If you are the executor for your parent or another person who has passed away, you have probably searched the house for the person's Will. This is essential, as the Will describes for you what you will have to do with the estate.
What if you've found a Will tucked away among the deceased's household papers but you are not sure whether it's a valid Will or not? How do you know whether this is the Will that has to be probated? The points below will help you decide, but please remember that the final decision about whether a Will is valid or not is up to a Justice of the Queen's Bench of Alberta.
Here are some things to look for:
Is the Will written down? If it is videotaped, or if it is merely a series of items with names written on the backs of them, these are not valid.
Does the Will appear to be an original, as opposed to a photocopy? You can usually tell by the colour of the ink used in the signatures. If everything is in black ink, look for slight indentations of the page where it is signed.
Are all of the pages there? If the pages aren't numbered, try reading the last part of each page to see if it leads into the beginning of the next page.
Is the Will dated? Most are dated on the last page, right above the signature. A few are dated on the top of the first page, in the first or second line of the Will. If you have found more than one possible Will, the most recent one is the valid one, but don't destroy the old one. Note that Wills don't expire, no matter how old they get.

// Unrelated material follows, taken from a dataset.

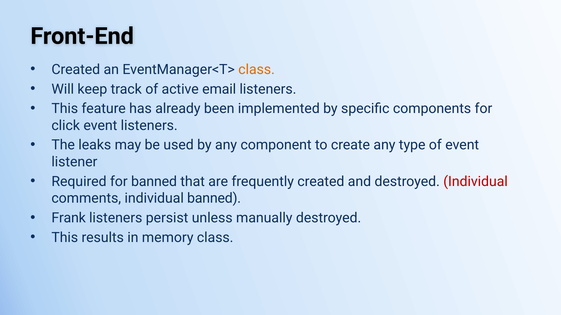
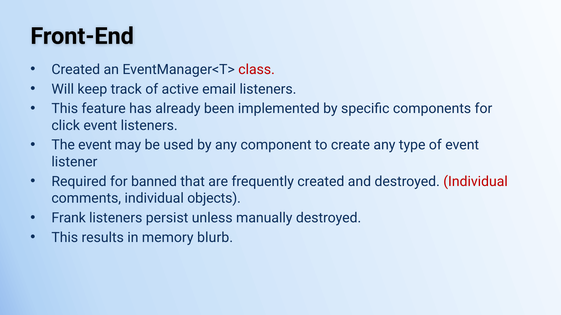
class at (257, 70) colour: orange -> red
The leaks: leaks -> event
individual banned: banned -> objects
memory class: class -> blurb
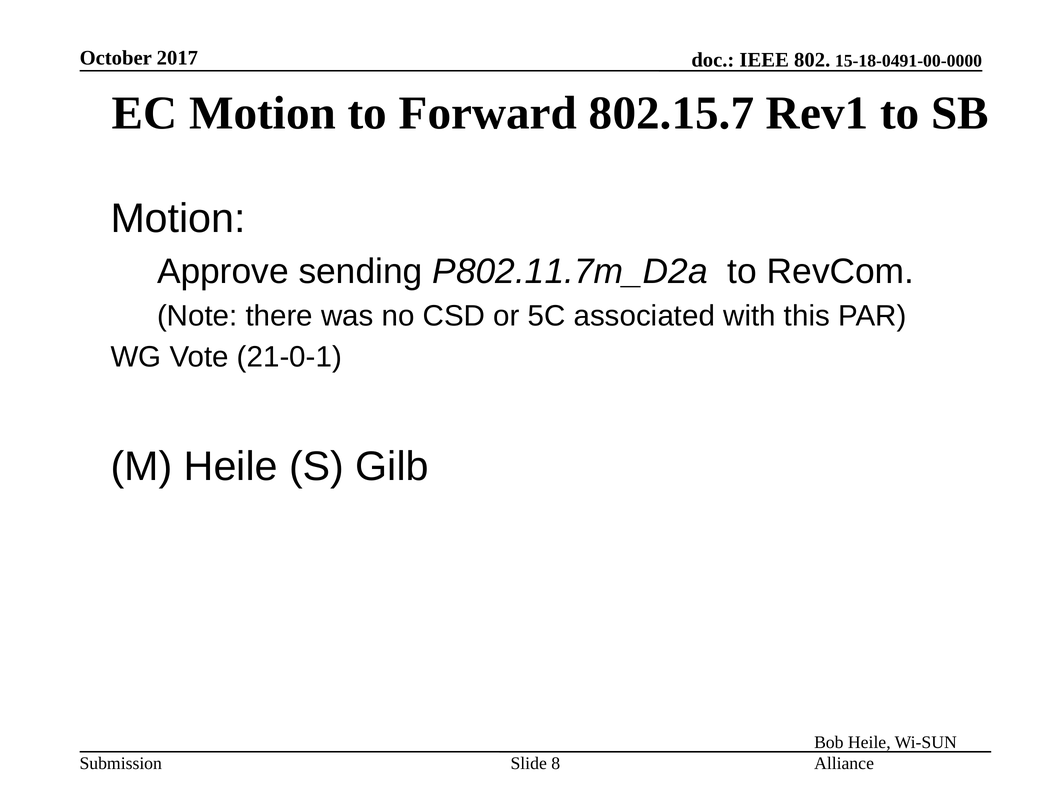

Is the Will signed? Normally the Will is signed at the end by the testator (the person whose Will it is), and initialled on each page by the testator. You might find that the names on the signature lines are not really signatures, but are printed and possibly in quotation marks. If so, you have a "trued up" copy of a Will, and the chances are very good that the copy was trued up by a lawyer's office who will have the original Will.
Is the Will witnessed? On the signature page (usually the last page), in addition to the testator's signature, you should see the signatures of two witnesses. If the Will is a handwritten Will (known as a holograph Will) it does not need any witnesses.

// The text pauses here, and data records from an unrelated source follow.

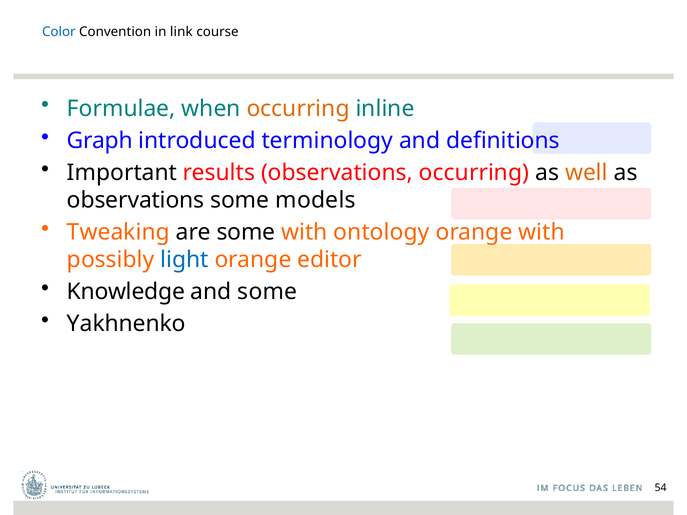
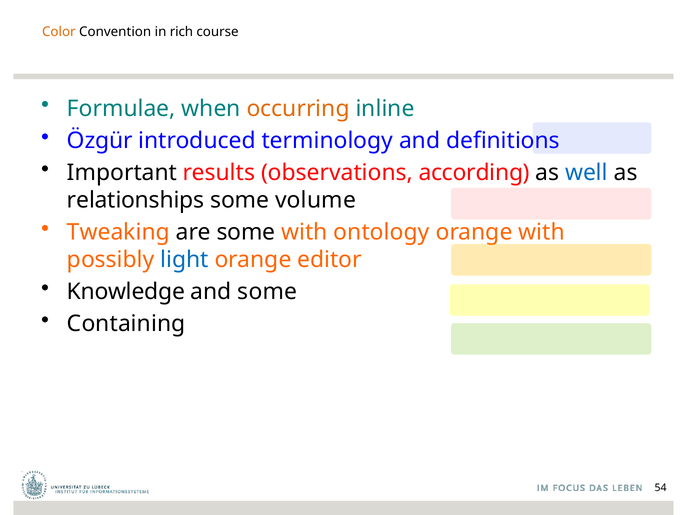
Color colour: blue -> orange
link: link -> rich
Graph: Graph -> Özgür
observations occurring: occurring -> according
well colour: orange -> blue
observations at (136, 200): observations -> relationships
models: models -> volume
Yakhnenko: Yakhnenko -> Containing
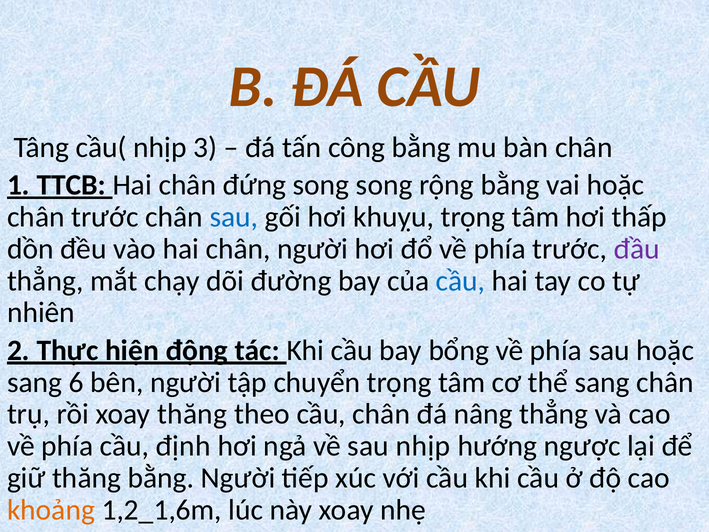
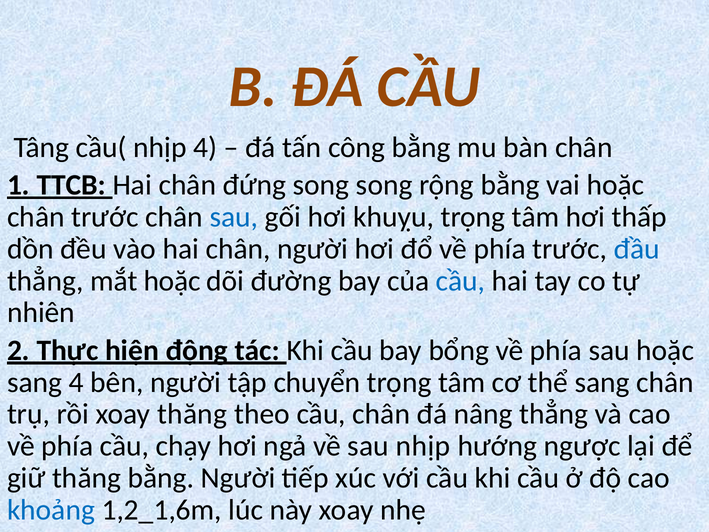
nhịp 3: 3 -> 4
đầu colour: purple -> blue
mắt chạy: chạy -> hoặc
sang 6: 6 -> 4
định: định -> chạy
khoảng colour: orange -> blue
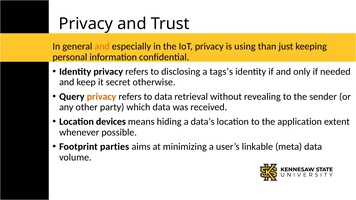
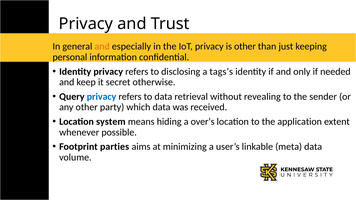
is using: using -> other
privacy at (102, 97) colour: orange -> blue
devices: devices -> system
data’s: data’s -> over’s
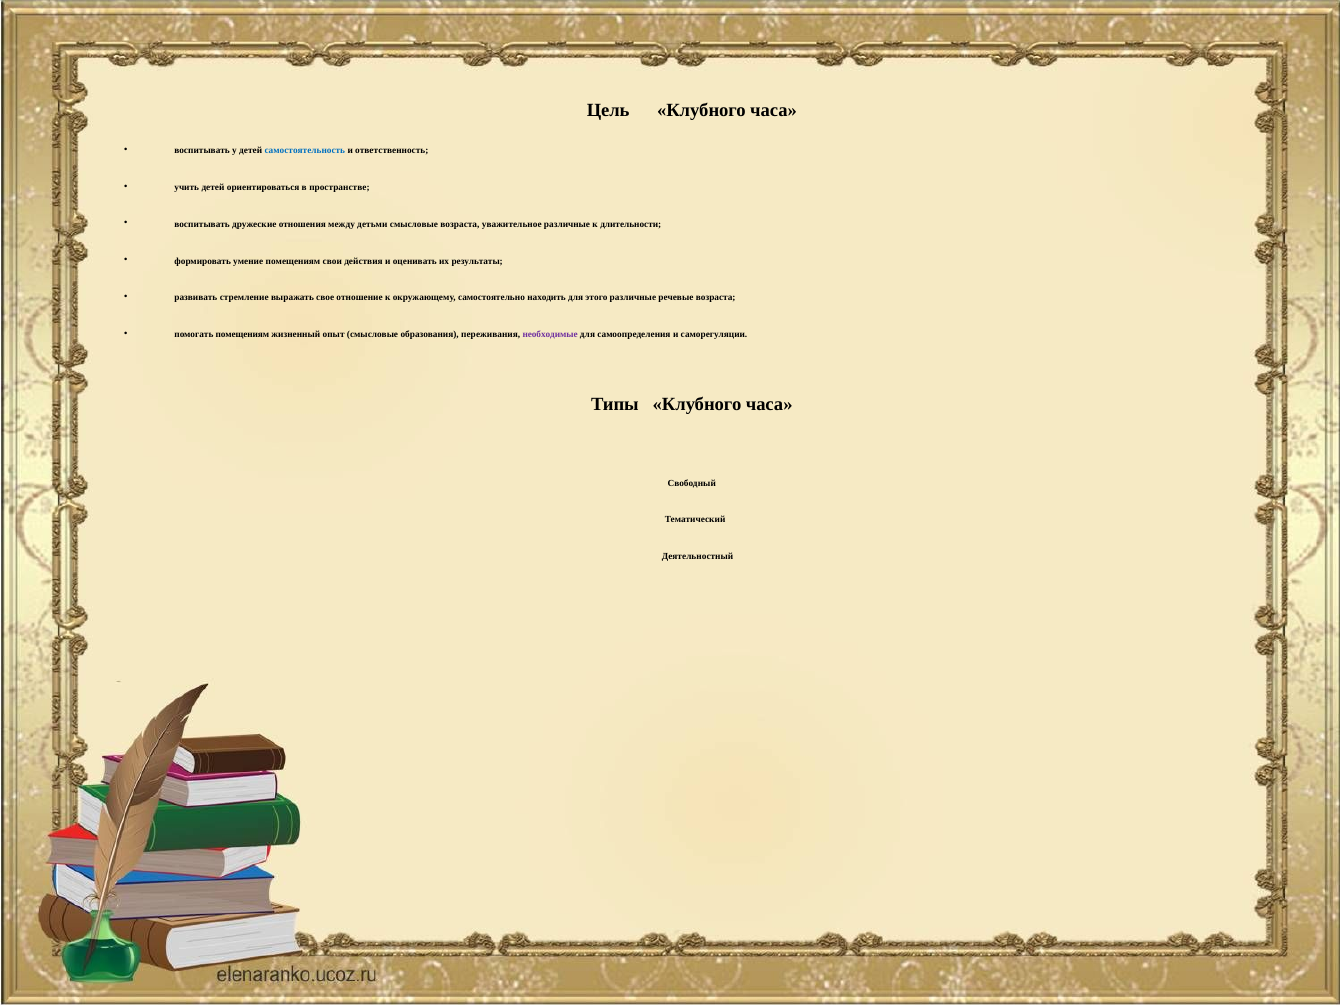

You might find that the Will was witnessed by someone who should not have witnessed, such as a beneficiary under the Will. For your purposes in deciding whether the Will is valid, don't worry about that right now. A mistake in witnessing doesn't necessarily mean the whole Will is invalid. Your best bet is to consult an estates lawyer who will help you work with any problems the Will might present.
Has the testator crossed things out of the Will or added things in handwriting? This is a tough one. It is not likely that the things added in handwriting will be considered valid. However, it could well be that the Will itself is valid, even if the additions and deletions are not.

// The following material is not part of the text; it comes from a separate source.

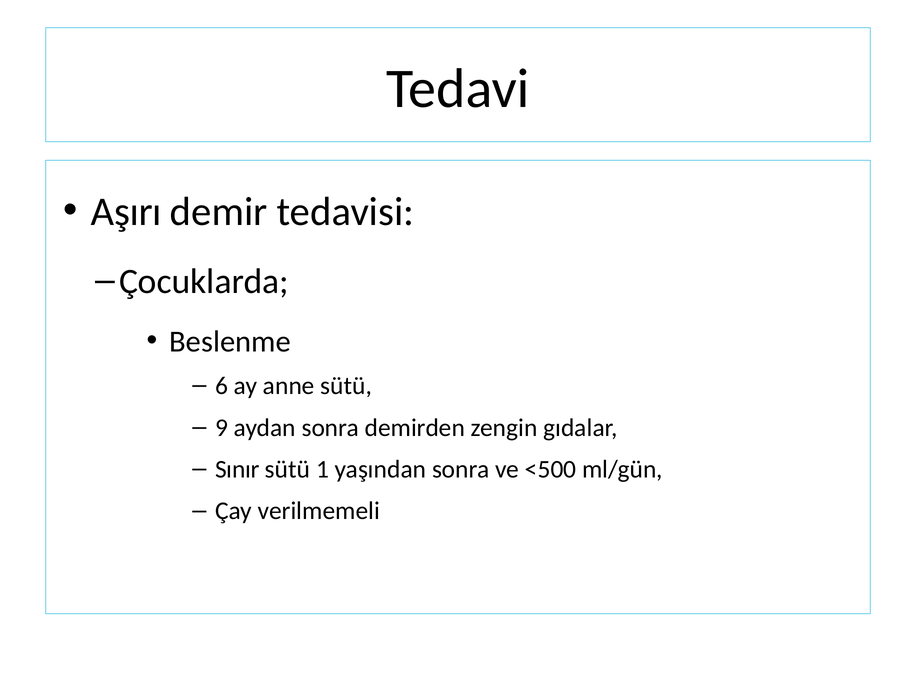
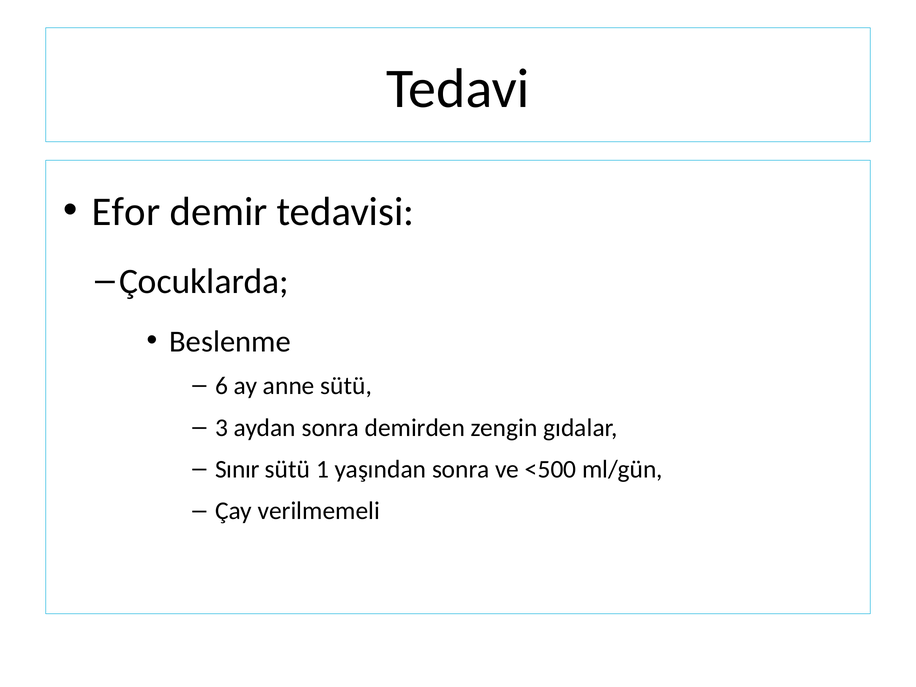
Aşırı: Aşırı -> Efor
9: 9 -> 3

If the Will is in an envelope that at one time was sealed and now it is opened, that does not invalidate the Will in any way.
You may already know that to take a Will to probate, there has to be an affidavit attached that is signed by one of the witnesses. If that affiavit is not attached, that does not invalidate the Will. The Rules of Court allow for that affidavit to be attached at any time after the Will is made, including after the testator has passed away.
If you've found a Will that you have any question about, you should take that Will to an experienced lawyer and ask for an opinion about whether it's valid. An executor has an obligation to present whatever valid Will is found.